▸ **TASK DIRECTIONS**
Report the lines of the material that carry the string "shift".

▸ **EXERCISE DATA**
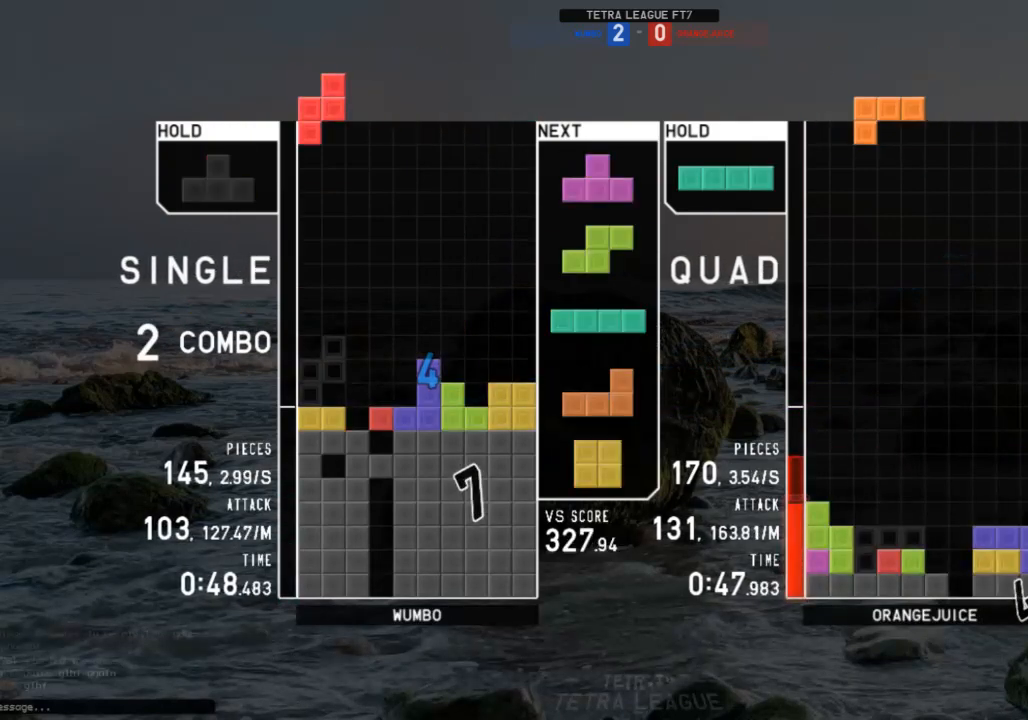
{"keys": ["right", "x"], "events": [[33, "c", "up"], [33, "left", "up"], [67, "down", "down"], [67, "z", "up"], [133, "down", "up"], [133, "right", "down"], [267, "right", "up"], [300, "down", "down"], [300, "left", "down"], [300, "shift", "down"], [367, "left", "up"], [367, "right", "down"], [367, "shift", "up"], [400, "down", "up"], [433, "x", "down"]]}
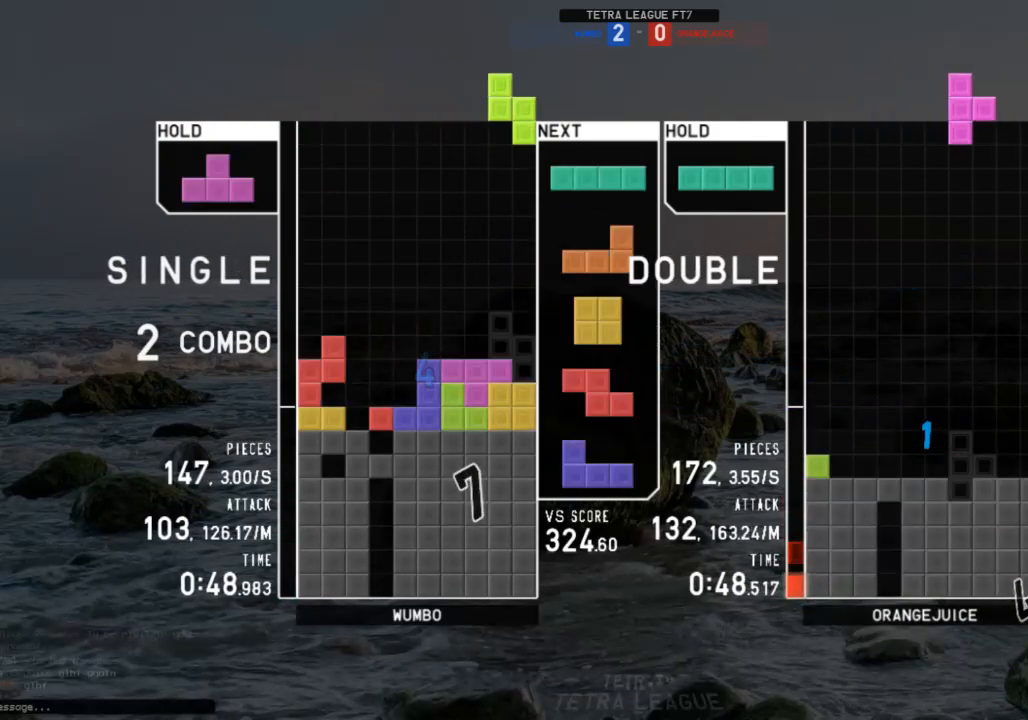
{"keys": ["x"], "events": [[33, "right", "up"], [33, "x", "up"], [100, "down", "down"], [133, "c", "down"], [133, "down", "up"], [167, "left", "down"], [233, "c", "up"], [233, "up", "down"], [233, "x", "down"], [267, "x", "up"], [333, "left", "up"], [367, "x", "down"], [400, "up", "up"], [467, "x", "up"], [500, "x", "down"]]}
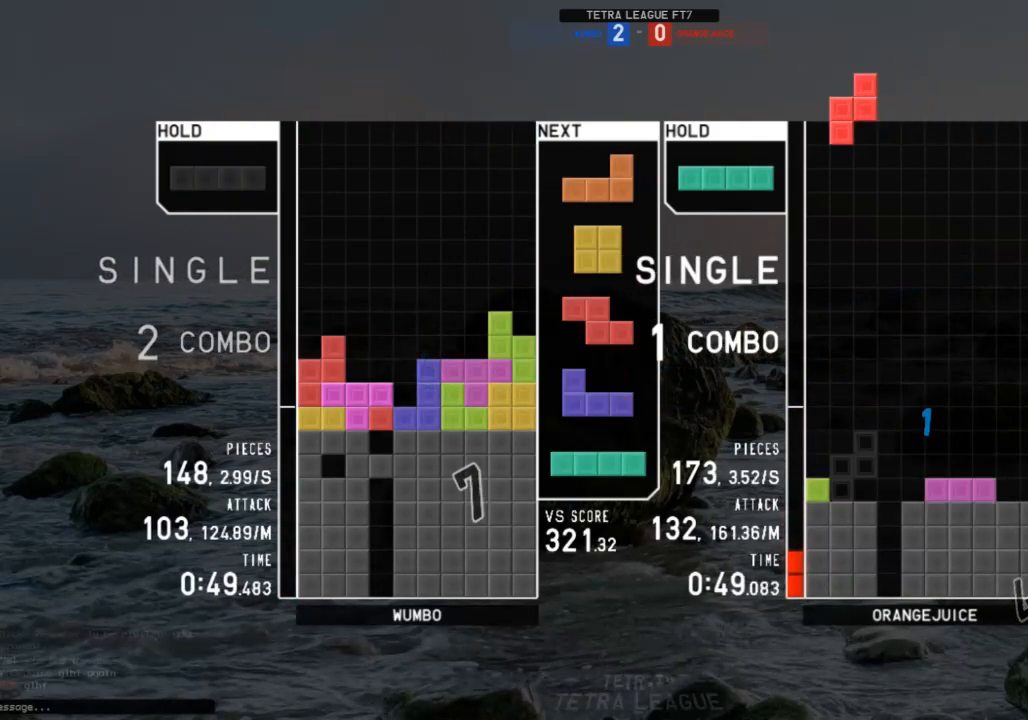
{"keys": ["left", "z"], "events": [[100, "x", "up"], [333, "down", "down"], [333, "left", "down"], [400, "c", "down"], [400, "down", "up"], [433, "z", "down"], [467, "c", "up"]]}
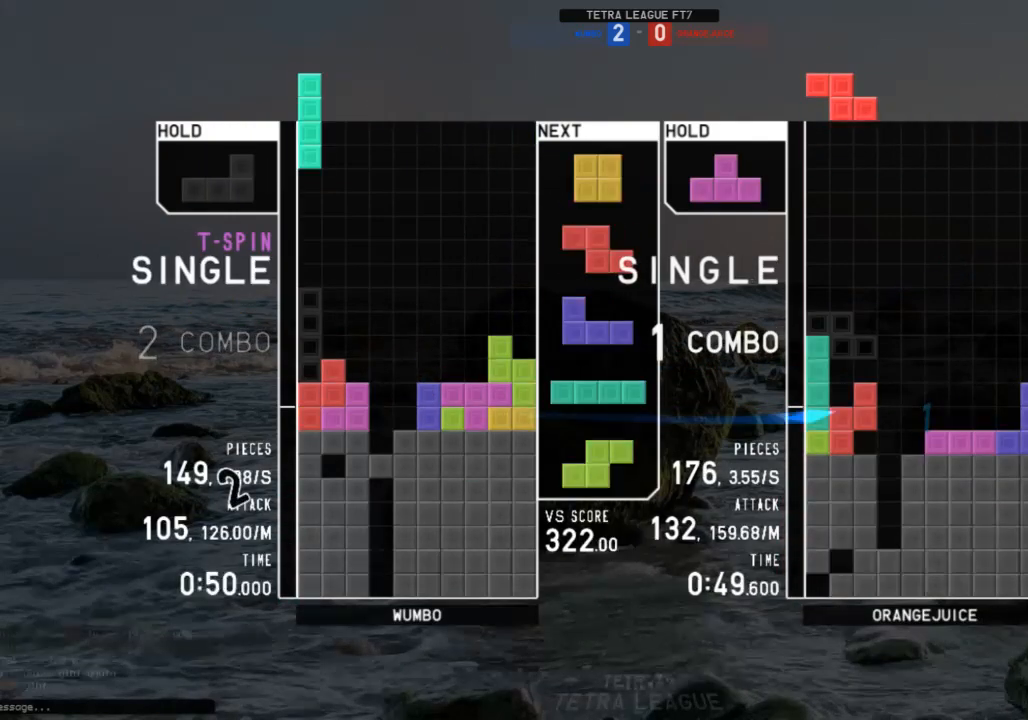
{"keys": [], "events": [[33, "left", "up"], [33, "z", "up"], [67, "down", "down"], [133, "down", "up"], [167, "left", "down"], [200, "down", "down"], [200, "left", "up"], [267, "c", "down"], [267, "down", "up"], [367, "shift", "down"], [400, "c", "up"], [400, "down", "down"], [433, "down", "up"], [433, "shift", "up"]]}
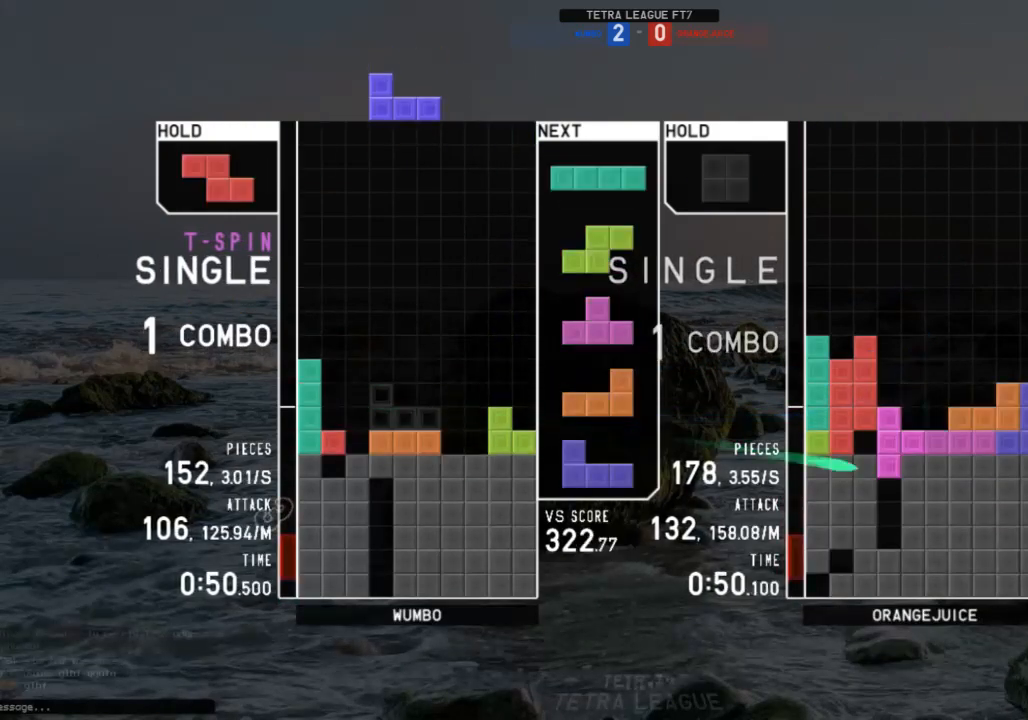
{"keys": ["down"], "events": [[100, "right", "down"], [233, "right", "up"], [267, "left", "down"], [333, "down", "down"], [333, "left", "up"], [333, "z", "down"], [367, "z", "up"], [400, "c", "down"], [400, "down", "up"], [500, "c", "up"], [500, "down", "down"]]}
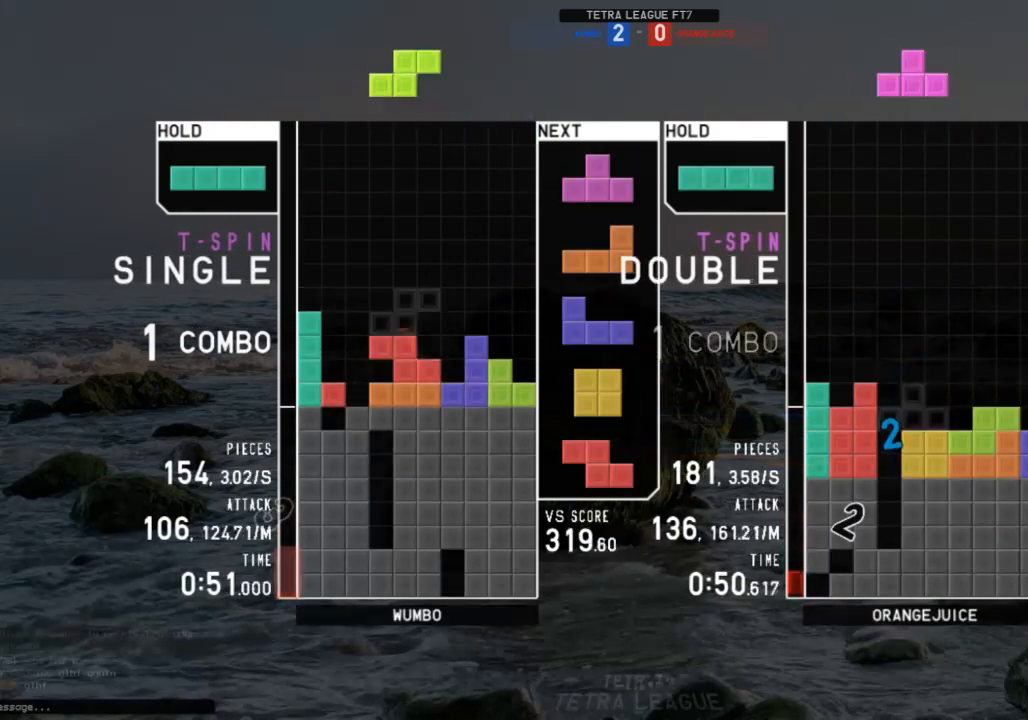
{"keys": ["c", "left"], "events": [[67, "down", "up"], [100, "right", "down"], [100, "x", "down"], [167, "down", "down"], [200, "x", "up"], [233, "c", "down"], [233, "down", "up"], [300, "x", "down"], [333, "c", "up"], [400, "down", "down"], [400, "right", "up"], [400, "x", "up"], [433, "left", "down"], [467, "c", "down"], [467, "down", "up"]]}
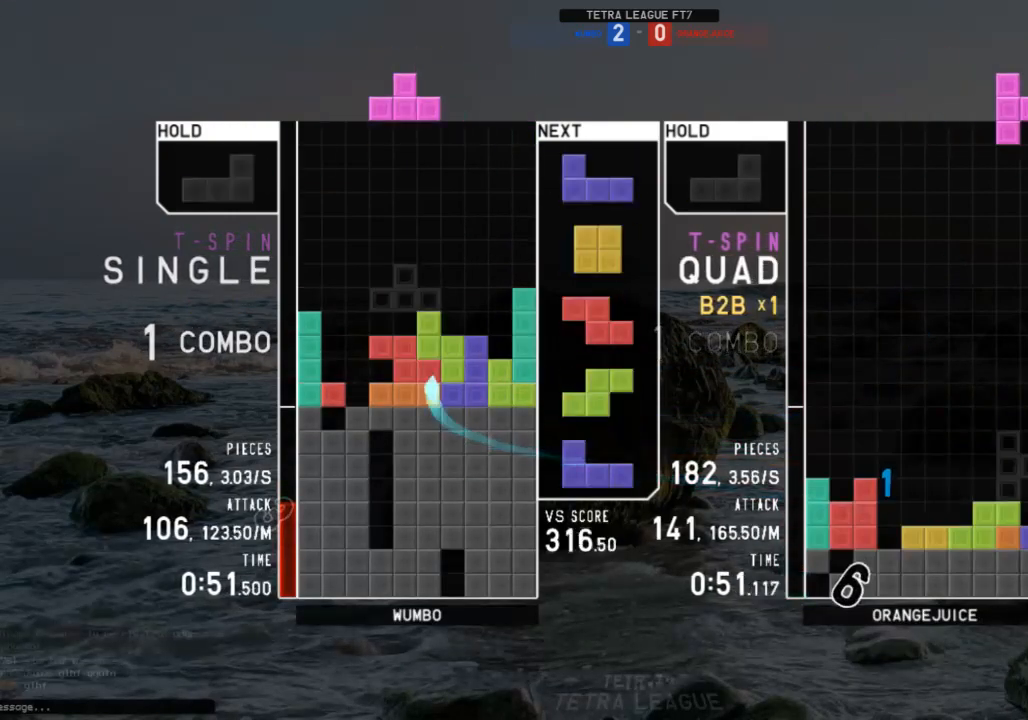
{"keys": ["down"], "events": [[67, "c", "up"], [67, "z", "down"], [133, "left", "up"], [133, "right", "down"], [133, "up", "down"], [133, "z", "up"], [267, "right", "up"], [267, "z", "down"], [300, "up", "up"], [500, "down", "down"], [500, "z", "up"]]}
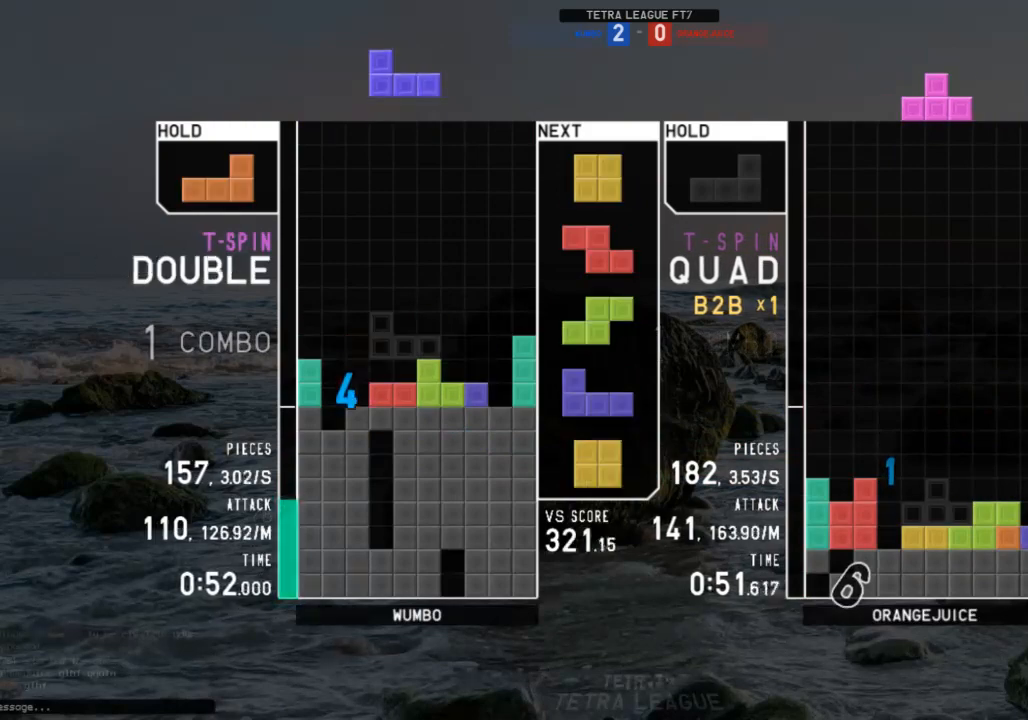
{"keys": ["c", "left"], "events": [[33, "down", "up"], [133, "right", "down"], [233, "shift", "down"], [333, "right", "up"], [333, "shift", "up"], [367, "left", "down"], [400, "down", "down"], [400, "left", "up"], [500, "c", "down"], [500, "down", "up"], [500, "left", "down"]]}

▸ **EXERCISE SOLUTION**
{"keys": ["right", "x"], "events": [[33, "c", "up"], [33, "left", "up"], [67, "down", "down"], [67, "z", "up"], [133, "down", "up"], [133, "right", "down"], [267, "right", "up"], [300, "down", "down"], [300, "left", "down"], [300, "shift", "down"], [367, "left", "up"], [367, "right", "down"], [367, "shift", "up"], [400, "down", "up"], [433, "x", "down"]]}
{"keys": [], "events": [[33, "left", "up"], [33, "z", "up"], [67, "down", "down"], [133, "down", "up"], [167, "left", "down"], [200, "down", "down"], [200, "left", "up"], [267, "c", "down"], [267, "down", "up"], [367, "shift", "down"], [400, "c", "up"], [400, "down", "down"], [433, "down", "up"], [433, "shift", "up"]]}
{"keys": ["c", "left"], "events": [[33, "down", "up"], [133, "right", "down"], [233, "shift", "down"], [333, "right", "up"], [333, "shift", "up"], [367, "left", "down"], [400, "down", "down"], [400, "left", "up"], [500, "c", "down"], [500, "down", "up"], [500, "left", "down"]]}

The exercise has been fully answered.